Gravity Adjustment Factors
The 2016 Supplemental Guidance applies two of the original four Gravity Adjustment Factors to industrial stormwater violations. The EPA will continue to use the History of Recalcitrance Factor to increase penalties. A violator's history can include bad faith, an unjustified delay in preventing, mitigating, or remedying a violation, and failure to comply with previous Administrative Compliance Orders. The EPA will use the Quick Settlement Adjustment Factor to reduce a penalty by ten percent as extra incentive for timely settlement.
Litigation Considerations
The 2016 Supplemental Guidance encourages EPA staff to take into account the Litigation Considerations in the 1995 Settlement Policy. The EPA may reduce the amount of civil penalty it will accept to settle a case where it recognizes weaknesses in its own case because the facts demonstrate a substantial likelihood it will not achieve a higher penalty at trial. Possible considerations include reliability of evidence or witnesses and statements made by federal, state or local regulators that may allow the violator to credibly argue that it believed it was complying with the Clean Water Act.

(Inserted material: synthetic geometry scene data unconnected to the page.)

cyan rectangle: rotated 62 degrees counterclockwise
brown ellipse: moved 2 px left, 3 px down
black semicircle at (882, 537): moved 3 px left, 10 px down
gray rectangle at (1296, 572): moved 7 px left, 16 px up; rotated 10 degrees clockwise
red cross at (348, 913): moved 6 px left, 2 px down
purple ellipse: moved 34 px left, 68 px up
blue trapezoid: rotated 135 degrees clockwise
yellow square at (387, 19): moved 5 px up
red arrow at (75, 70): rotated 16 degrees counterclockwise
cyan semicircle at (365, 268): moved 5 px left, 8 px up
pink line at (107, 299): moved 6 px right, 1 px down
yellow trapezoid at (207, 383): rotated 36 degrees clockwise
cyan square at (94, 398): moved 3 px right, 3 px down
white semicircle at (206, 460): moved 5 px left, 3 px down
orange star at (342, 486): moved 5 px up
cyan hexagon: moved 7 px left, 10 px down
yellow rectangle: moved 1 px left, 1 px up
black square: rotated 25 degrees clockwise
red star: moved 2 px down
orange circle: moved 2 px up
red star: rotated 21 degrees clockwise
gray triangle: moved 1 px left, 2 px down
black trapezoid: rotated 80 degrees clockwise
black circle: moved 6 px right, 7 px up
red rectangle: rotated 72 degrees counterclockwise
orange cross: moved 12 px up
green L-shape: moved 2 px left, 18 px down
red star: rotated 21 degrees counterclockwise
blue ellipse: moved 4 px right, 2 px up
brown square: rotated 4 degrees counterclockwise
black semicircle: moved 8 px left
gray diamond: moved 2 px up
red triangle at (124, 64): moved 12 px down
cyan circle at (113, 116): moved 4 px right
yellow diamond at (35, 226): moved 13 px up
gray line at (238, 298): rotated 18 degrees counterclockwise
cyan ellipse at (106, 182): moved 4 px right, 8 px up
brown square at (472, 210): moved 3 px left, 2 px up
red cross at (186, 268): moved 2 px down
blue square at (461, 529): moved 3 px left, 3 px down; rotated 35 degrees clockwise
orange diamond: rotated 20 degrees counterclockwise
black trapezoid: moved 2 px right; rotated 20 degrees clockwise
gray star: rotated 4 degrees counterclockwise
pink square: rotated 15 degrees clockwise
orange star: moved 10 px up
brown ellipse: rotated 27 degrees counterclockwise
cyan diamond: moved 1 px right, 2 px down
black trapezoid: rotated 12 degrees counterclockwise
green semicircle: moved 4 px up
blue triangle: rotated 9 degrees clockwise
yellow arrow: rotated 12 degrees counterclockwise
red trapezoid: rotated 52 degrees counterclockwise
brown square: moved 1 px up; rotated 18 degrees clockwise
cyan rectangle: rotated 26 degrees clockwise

The 2016 Supplemental Guidance is used in settlements only, and the EPA will not disclose its internal calculations during negotiations. If the matter does not settle and proceeds to a hearing or trial, the EPA will pursue the full extent of civil penalties available under the law.
Increased Civil Penalties for Noncompliance
Compounding the effect of the 2016 Supplemental Guidance is the EPA's recent update of the maximum civil penalties available for federal environmental violations. Major environmental statutes mandate the maximum civil penalty amount that the EPA can impose for each violation for each day it occurs or continues. The penalty amounts set in the statutes have been increased occasionally, but have not kept up with inflation.
In July 2016, the EPA increased those maximum civil penalties in response to Congress's 2015 amendment to the Federal Civil Penalties Inflation Adjustment Act ("Civil Penalty Inflation Adjustment"). The first increase was an initial "catch up" adjustment to civil penalties effective July 1, 2016 for violations occurring on or after November 2, 2015 and assessed on or after August 1, 2016. The second increase will be an annual adjustment beginning January 15, 2017. Amounts vary across environmental statutes, but the effect on the Clean Water Act means Class I penalties for individual stormwater violations, originally set at $25,000 per violation per day and adjusted for inflation to $37,500, were increased to $51,570 per violation. Class II penalties for continuous stormwater violations, originally set at $125,000 and adjusted for inflation to $187,500, were increased to $257,848. A combination of stormwater violations could lead to the EPA assessing an astronomical civil penalty against a violator.
Conclusion
The cost of environmental non-compliance has increased under the factor-intensive 2016 Supplemental Guidance and will continue to do so annually under the Civil Penalty Inflation Adjustment. Industries must invest time and money in compliance assessments and self-audits to identify issues, be proactive about corrective measures, and stay in compliance
Third-party auditing in consultation with legal counsel can help control enforcement costs. Settlement negotiations can result in reduced penalties. However, the EPA will pursue the maximum available penalties absent settlement. Defending and resolving industrial stormwater violations are more important and expensive than ever – so, best to keep the EPA from knocking on the door.